Activists who authentically work for a more egalitarian society can see the chance here for a serious democratic revitalization with a party that was once heavily connected to the people, take over from the two parties that have continually made their loyalty to capital over working people and the planet crystal clear.

Apathy and austerity

As a nation we have entered a new time unlike any before. It’s a time of austerity, as the next generation is told to tighten their belts and we watch the remaining instruments of the welfare state disappear along with good jobs and pensions. People in general feel the disconnect between the Ottawa bubble and their everyday lives. In such an apathetic and disillusioned age, we have some potential leaders of the growing party wanting to make politics, their politics, relevant again.

Many of the NDP leadership candidates tend to speak the language of working Canadians, addressing the unfairness of corporate greed and the importance of connecting the NDP to the grassroots in communities — sometimes talking about the 1 per cent of the population who have the greatest wealth at the expense of others and the need to reinvest in public infrastructure to benefit everyone, including the very marginalized. In other words, they talk about the need to go forward in a way connected to those outside of Ottawa’s exclusive bubble.

Mulcair: Leadership choice of the 1 per cent

And then there’s the current frontrunner, Thomas Mulcair. Mulcair’s campaign is one that first and foremost has been defined by his commitment to bringing the centrists, consisting largely of Liberal supporters, to the NDP camp and moving forward with the NDP in this fashion. News has also come out about Mulcair’s campaign for leadership being backed by Bay Street elites. This is an unprecedented departure from the norm, as most of the NDP’s funding has typically come from its working-class base and civil society. This is a potential leader who is backed quite literally by the 1 per cent. Perhaps the Bay Street executives funding Mulcair see the writing on the wall. Perhaps they see the Liberal Party falling apart and the Conservative Party being revealed and embarrassed for their long list of ugly scandals. Perhaps, for them, the NDP is the next government in waiting and they wish to get in good with its leader so they can continue to maintain their privileged status and the economic status quo.

In the days of Occupy Wall Street and Occupy Canada and global anti-poverty movements, can the one party that was once connected to the common people of this country really afford to change its orientation and its connections in such a way? People are waking up to the reality of our unequal society. Is it truly logical for the NDP to elect such a leader who seeks to sever the ties between the rest of the people and the nation’s leadership in Ottawa? Should the NDP become another party much like the Conservatives and Liberals, in their quest to be seen as “legitimate”? Should Mulcair, who may very well become the leader of the NDP this weekend, trade in the party’s roots among the marginalized and the impoverished for support from Bay Street and other elites? Is this really the right time to make such a shift?

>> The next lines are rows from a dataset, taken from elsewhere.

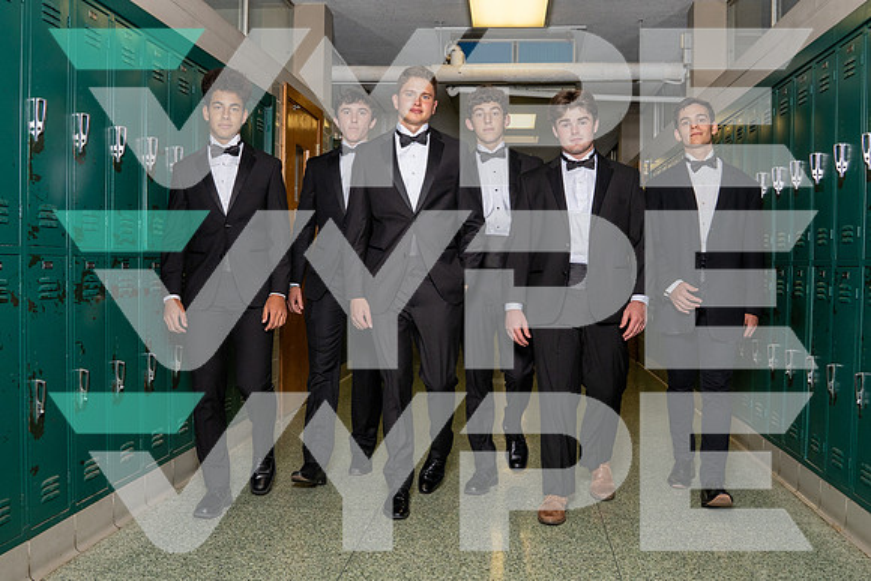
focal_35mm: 36
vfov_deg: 36.9
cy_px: 290
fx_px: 871
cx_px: 436
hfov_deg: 53.1
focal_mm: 24
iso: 800
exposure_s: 1/250
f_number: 8
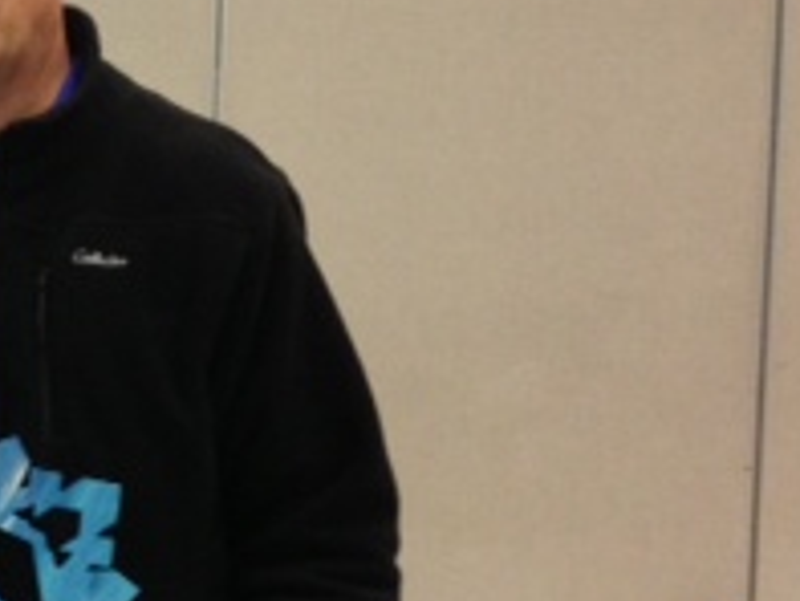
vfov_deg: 13.8
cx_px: -410
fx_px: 2474
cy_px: 455
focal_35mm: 107
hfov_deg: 16.7
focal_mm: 4.13
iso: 160
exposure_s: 1/20
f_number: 2.4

It seems that a Mulcair-led NDP would entrench itself in that Ottawa bubble, where the decisions of government are made by those insulated from the real Canada and the real people who live without the elite privilege of the dominant parties and their backers. It seems Mulcair may want to simply fill that void and just take the power.

Will New Democrats elect to simply enter that bubble or could they be the ones who actually pop it? Is the historic dream of the NDP actually being responsible for great mobilization and immense change ever going to become a reality, or is it going to take the path of the other parties and find their way into irrelevance in the eyes of most Canadians behind the walls of the Ottawa bubble?

We’ll start to get an answer to these questions this Saturday, March 24.